Who doesn’t love a ‘spag bol’? Some garlic bread and green salad on the side. It’s just great comfort food, and the kids love it!
As a kid, we regularly ate ‘spag bol.’ As I mentioned previously, growing up, we didn’t eat a lot of ‘foreign’ food, so I thought spaghetti sauce came in a can for a long time. Overcook some spaghetti, heat a tin of “Campbells Spaghetti Sauce,” add some tomato sauce, sprinkle on some “Kraft Parmesan,” and there you have it!

Then one day, it all changed. Sitting down to lunch with family friends, we had Spaghetti Bolognese. It was a food revelation! It changed my life forever, and we never ate spaghetti sauce from a tin again!

You may not know that what we think to be one of Italy’s most iconic dishes is not! Indeed, you are not likely to find Spaghetti alla Bolognese on the menu of any restaurant in Italy other than a tourist trap. And yet, the dish has been the subject of passionate and heated debate over the years.
Pellegrino Artusi, an Italian business man and writer, may have been the first to coin the term ‘Bolognese’ in his cookbook published in 1891, ‘La scienza in cucina e l’arte di mangiar bene’ titled ‘Maccheroni alla Bolognese.’ However, Alberto Alvisi was a cook in the late 1700s’ for the bishop of Imola, who became Pope Pio VII, who made ‘Ragù per li maccheroni appasiciati,’ a meat sauce recipe for pasta.
Interestingly, despite neither of those early recipes using tomatoes, the so-called “classic” Bolognese recipe filed with Accademia Italiana Della Cucina in1982 does. When the New York Times published a recipe for a ‘White Bolognese,’ Italian purists went wild, blasting the newspaper for the blasphemy of suggesting a Bolognese didn’t need tomato. Furthermore, meat-based ragu’s have been eaten since ancient Roman times, with tomatoes only arriving in Italy in 1548 from the New World. Even then, tomatoes did not gain popularity for over a century later.

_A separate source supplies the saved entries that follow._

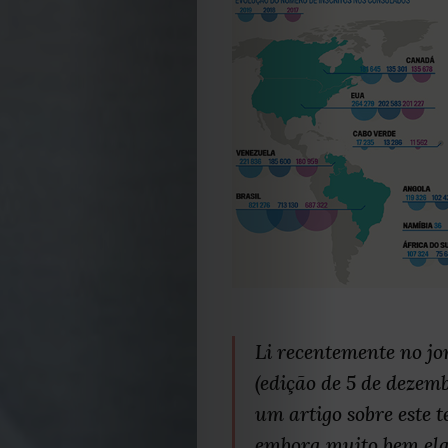
Li recentemente no j
(edição de 5 de dezem
um artigo sobre este 
embora muito bem el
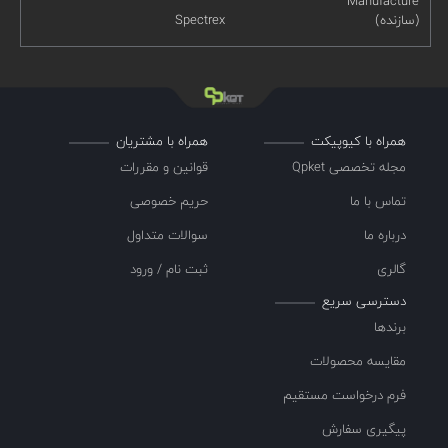
Manufacture
(سازنده)
Spectrex
همراه با کیوپیکت
همراه با مشتریان
مجله تخصصی Qpket
قوانین و مقررات
تماس با ما
حریم خصوصی
درباره ما
سوالات متداول
گالری
ثبت نام / ورود
دسترسی سریع
برندها
مقایسه محصولات
فرم درخواست مستقیم
پیگیری سفارش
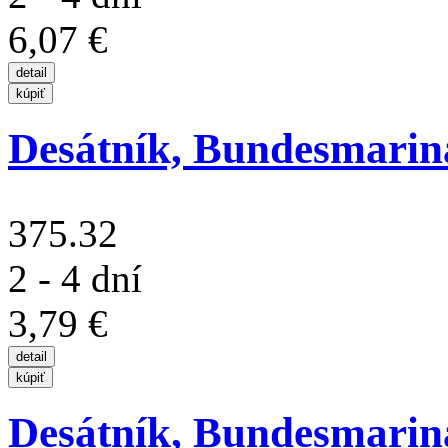
6,07 €
Desátník, Bundesmarina, 
375.32
2 - 4 dní
3,79 €
Desátník, Bundesmarina, 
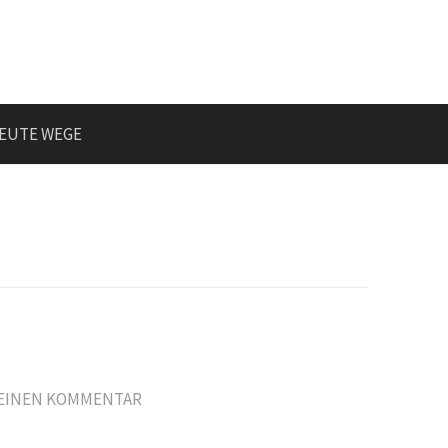
EUTE WEGE
 EINEN KOMMENTAR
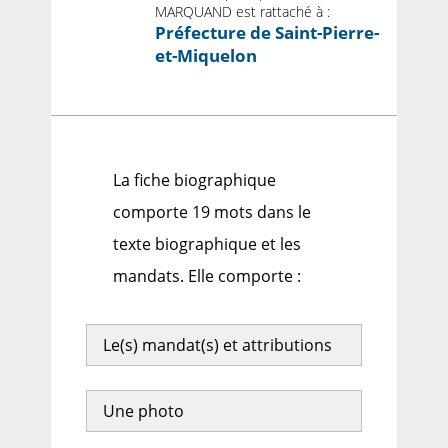
MARQUAND est rattaché à :
Préfecture de Saint-Pierre-
et-Miquelon
La fiche biographique
comporte 19 mots dans le
texte biographique et les
mandats. Elle comporte :
Le(s) mandat(s) et attributions
Une photo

Perhaps the more controversial issue is the use of spaghetti. Spaghetti is too thin to hold an ‘authentic’ Ragu Alla Bolognese. Ragu in ancient times was typically eaten on polenta or bread, while today, it is generally served with Tagliatelle. While Bologna is reputably the home of Spaghetti Bolognese, its Mayor, Virginio Merola, appears to be on a pasta crusade to set the record straight, tweeting images of Spaghetti Bolognese as being “fake news!”
So while this is not a traditional bolognese sauce, it’s rich and flavoursome. More so, it’s a thicker sauce, so it will sit on spaghetti rather than pooling at the bottom of the dish. It also works great in a lasagne bolognese and doesn’t leave you with a sloppy mess that doesn’t hold together.
Bolognese Sauce
Ingredients
- 2 large onions
- 2 tbsp minced garlic
- Olive oil
- 1 kg ground beef
- 2 800g tins diced Italian tomatoes
- 200g Tomato paste
- 2 tbsp dried thyme
- 2 tbsp Italian herb mix
- Sugar and season to taste

Method
1. Cut onions into large dice, place in a large frying pan, add olive oil, and sweat until onions are translucent but not starting to brown. Add minced garlic and cook off for a couple more minutes.
2. Combine beef mince with onion and garlic mixture. Brown mince.
3. Add diced tomatoes, tomato paste, and combine
4. Add dried herbs and stir through.
5. Simmer for at least 1 hour.
Note
I prefer to cook my sauce in a large frying pan. Using a frying pan tends to give better caramelisation to the ground beef, rather than cooking it in a pot where it tends to boil in its juices.